The woman gave birth to a healthy baby girl with COVID-19 antibodies three weeks after her vaccination. Researchers detected the antibodies after analyzing blood from the baby's umbilical cord taken immediately after birth and before placenta delivery.

"And this is really the first instance, the first documented instance of a baby being born who has antibodies to COVID-19," said Robert Hawkes, the Physicians Assistant Students Program Director at Florida Gulf Coast University.

Hawkes says the fact that this mom passed her antibodies on to her baby isn't exactly a new thing.

"We know this happens with other vaccines as well," he said.

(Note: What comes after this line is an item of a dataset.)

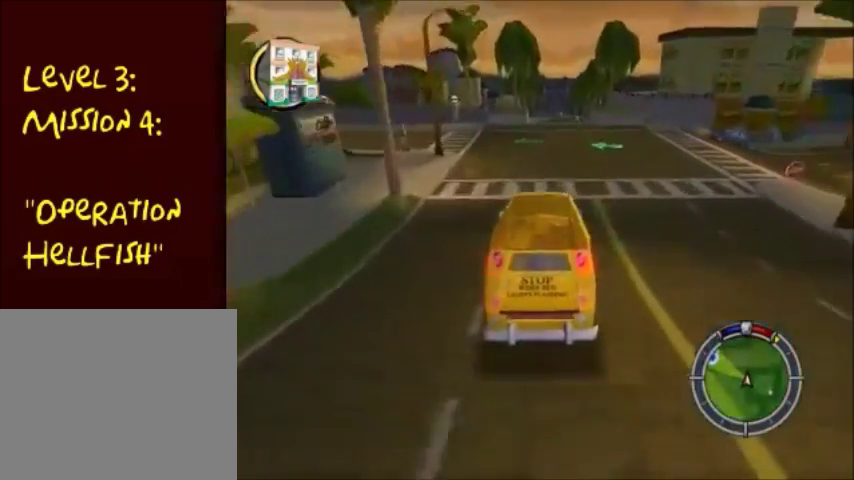
Gameplay with a controller (PlayStation layout); each line is a JSON object with the inputs held at the frame after it. "events" lists button and stick changes between this image and that frame as [ms after this image, input, new state], when the widget could be followed in between. Not read: L3 R3.
{"buttons": ["CROSS"], "left_stick": "center", "right_stick": "center", "events": []}
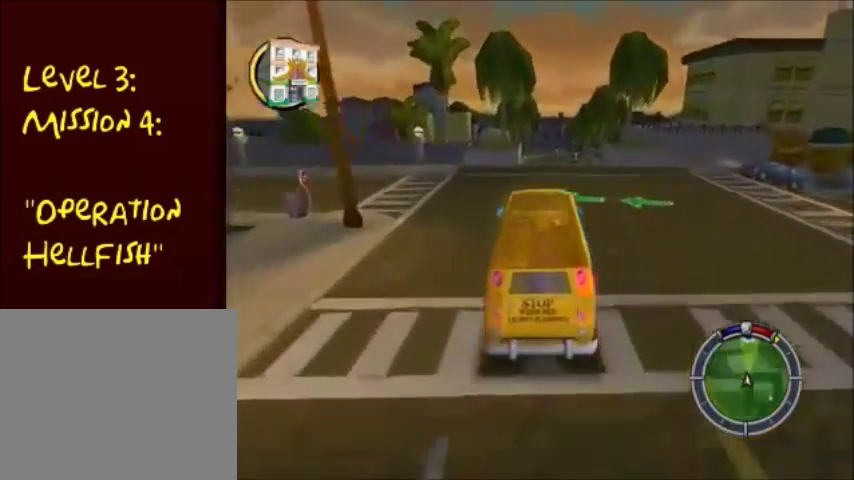
{"buttons": ["CROSS"], "left_stick": "center", "right_stick": "center", "events": []}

But it is a potentially exciting development.

"For the first couple months, they can rely on mom's antibodies, but after that, their own immune system will have to start working, so they'll develop its own," he said.

Though Hawkes says it will take more time and study, he's hopeful that it could mean more moms will get the shot.

"We're probably going to see more increased acceptance of vaccinating pregnant women with the COVID-19 vaccine," said Hawkes.

So, where does that leave Smith? As for now, that jury is still out.

"That sounds like a beautiful miracle, but I am still worried, because what if I am part of that 1%," said Smith.